++++ Dataset entries

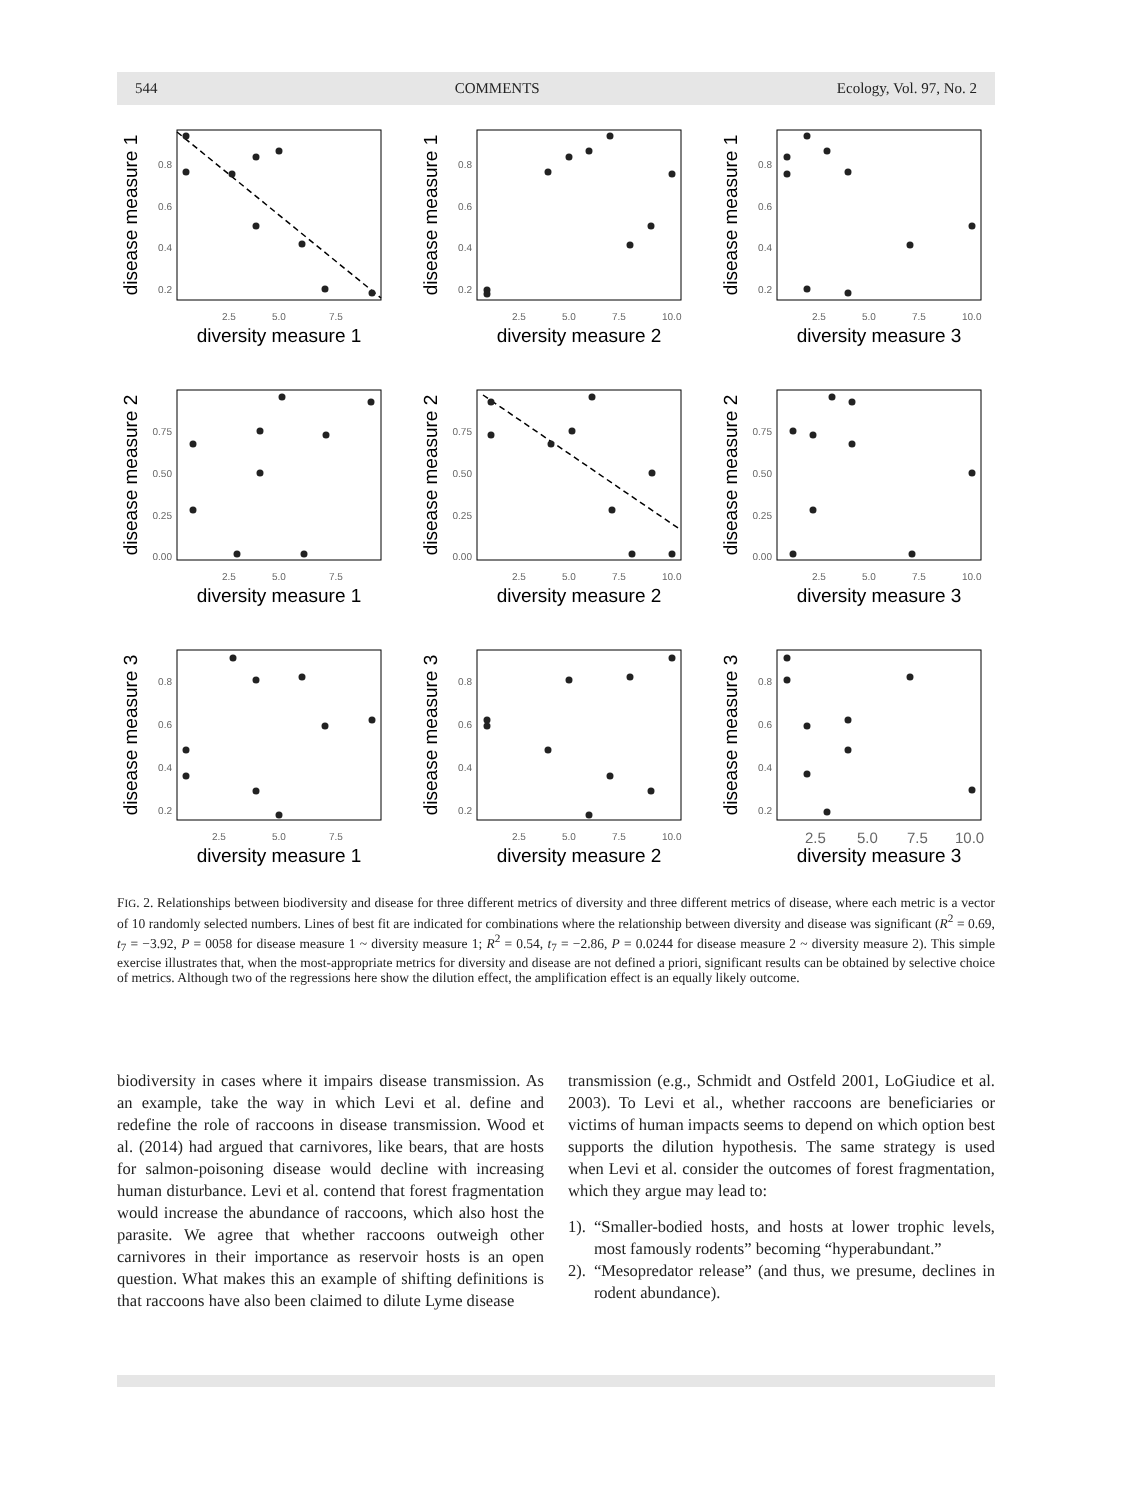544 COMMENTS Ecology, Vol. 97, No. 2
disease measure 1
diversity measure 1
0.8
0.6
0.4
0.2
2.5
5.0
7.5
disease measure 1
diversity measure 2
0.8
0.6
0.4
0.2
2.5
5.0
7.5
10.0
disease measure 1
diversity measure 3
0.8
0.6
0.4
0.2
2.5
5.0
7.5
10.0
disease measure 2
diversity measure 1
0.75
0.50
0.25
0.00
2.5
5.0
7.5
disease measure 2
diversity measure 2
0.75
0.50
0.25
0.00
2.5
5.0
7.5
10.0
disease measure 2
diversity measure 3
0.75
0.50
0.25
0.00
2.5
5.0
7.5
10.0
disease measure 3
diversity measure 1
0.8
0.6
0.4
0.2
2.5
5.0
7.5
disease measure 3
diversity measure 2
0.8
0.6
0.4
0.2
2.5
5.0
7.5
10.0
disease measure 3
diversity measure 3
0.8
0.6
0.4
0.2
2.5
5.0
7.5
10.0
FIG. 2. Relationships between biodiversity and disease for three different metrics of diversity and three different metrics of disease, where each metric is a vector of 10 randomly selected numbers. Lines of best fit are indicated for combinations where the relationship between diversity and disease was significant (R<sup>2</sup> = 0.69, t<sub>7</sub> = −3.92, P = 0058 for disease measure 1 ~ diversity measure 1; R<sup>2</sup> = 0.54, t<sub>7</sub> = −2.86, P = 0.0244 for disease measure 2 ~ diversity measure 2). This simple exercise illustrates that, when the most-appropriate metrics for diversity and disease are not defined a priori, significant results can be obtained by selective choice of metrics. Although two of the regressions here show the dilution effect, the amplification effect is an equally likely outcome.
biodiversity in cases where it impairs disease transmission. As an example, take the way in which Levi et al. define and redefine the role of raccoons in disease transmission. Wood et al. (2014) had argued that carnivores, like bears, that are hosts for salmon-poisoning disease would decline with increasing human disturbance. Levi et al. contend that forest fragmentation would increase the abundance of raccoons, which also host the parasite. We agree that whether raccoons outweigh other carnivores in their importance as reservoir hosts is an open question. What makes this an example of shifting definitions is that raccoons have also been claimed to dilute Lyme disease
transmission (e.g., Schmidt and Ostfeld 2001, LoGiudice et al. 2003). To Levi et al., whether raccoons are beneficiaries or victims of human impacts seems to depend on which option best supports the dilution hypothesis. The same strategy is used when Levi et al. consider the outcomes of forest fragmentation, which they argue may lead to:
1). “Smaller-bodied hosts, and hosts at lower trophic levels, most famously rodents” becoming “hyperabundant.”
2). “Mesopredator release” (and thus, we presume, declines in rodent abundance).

++++++++

= Your objective =
Your answer must be an exact copy of the data above, minus its pictures.

= Solution to this task =
544 COMMENTS Ecology, Vol. 97, No. 2
disease measure 1
diversity measure 1
0.8
0.6
0.4
0.2
2.5
5.0
7.5
disease measure 1
diversity measure 2
0.8
0.6
0.4
0.2
2.5
5.0
7.5
10.0
disease measure 1
diversity measure 3
0.8
0.6
0.4
0.2
2.5
5.0
7.5
10.0
disease measure 2
diversity measure 1
0.75
0.50
0.25
0.00
2.5
5.0
7.5
disease measure 2
diversity measure 2
0.75
0.50
0.25
0.00
2.5
5.0
7.5
10.0
disease measure 2
diversity measure 3
0.75
0.50
0.25
0.00
2.5
5.0
7.5
10.0
disease measure 3
diversity measure 1
0.8
0.6
0.4
0.2
2.5
5.0
7.5
disease measure 3
diversity measure 2
0.8
0.6
0.4
0.2
2.5
5.0
7.5
10.0
disease measure 3
diversity measure 3
0.8
0.6
0.4
0.2
2.5
5.0
7.5
10.0
FIG. 2. Relationships between biodiversity and disease for three different metrics of diversity and three different metrics of disease, where each metric is a vector of 10 randomly selected numbers. Lines of best fit are indicated for combinations where the relationship between diversity and disease was significant (R<sup>2</sup> = 0.69, t<sub>7</sub> = −3.92, P = 0058 for disease measure 1 ~ diversity measure 1; R<sup>2</sup> = 0.54, t<sub>7</sub> = −2.86, P = 0.0244 for disease measure 2 ~ diversity measure 2). This simple exercise illustrates that, when the most-appropriate metrics for diversity and disease are not defined a priori, significant results can be obtained by selective choice of metrics. Although two of the regressions here show the dilution effect, the amplification effect is an equally likely outcome.
biodiversity in cases where it impairs disease transmission. As an example, take the way in which Levi et al. define and redefine the role of raccoons in disease transmission. Wood et al. (2014) had argued that carnivores, like bears, that are hosts for salmon-poisoning disease would decline with increasing human disturbance. Levi et al. contend that forest fragmentation would increase the abundance of raccoons, which also host the parasite. We agree that whether raccoons outweigh other carnivores in their importance as reservoir hosts is an open question. What makes this an example of shifting definitions is that raccoons have also been claimed to dilute Lyme disease
transmission (e.g., Schmidt and Ostfeld 2001, LoGiudice et al. 2003). To Levi et al., whether raccoons are beneficiaries or victims of human impacts seems to depend on which option best supports the dilution hypothesis. The same strategy is used when Levi et al. consider the outcomes of forest fragmentation, which they argue may lead to:
1). “Smaller-bodied hosts, and hosts at lower trophic levels, most famously rodents” becoming “hyperabundant.”
2). “Mesopredator release” (and thus, we presume, declines in rodent abundance).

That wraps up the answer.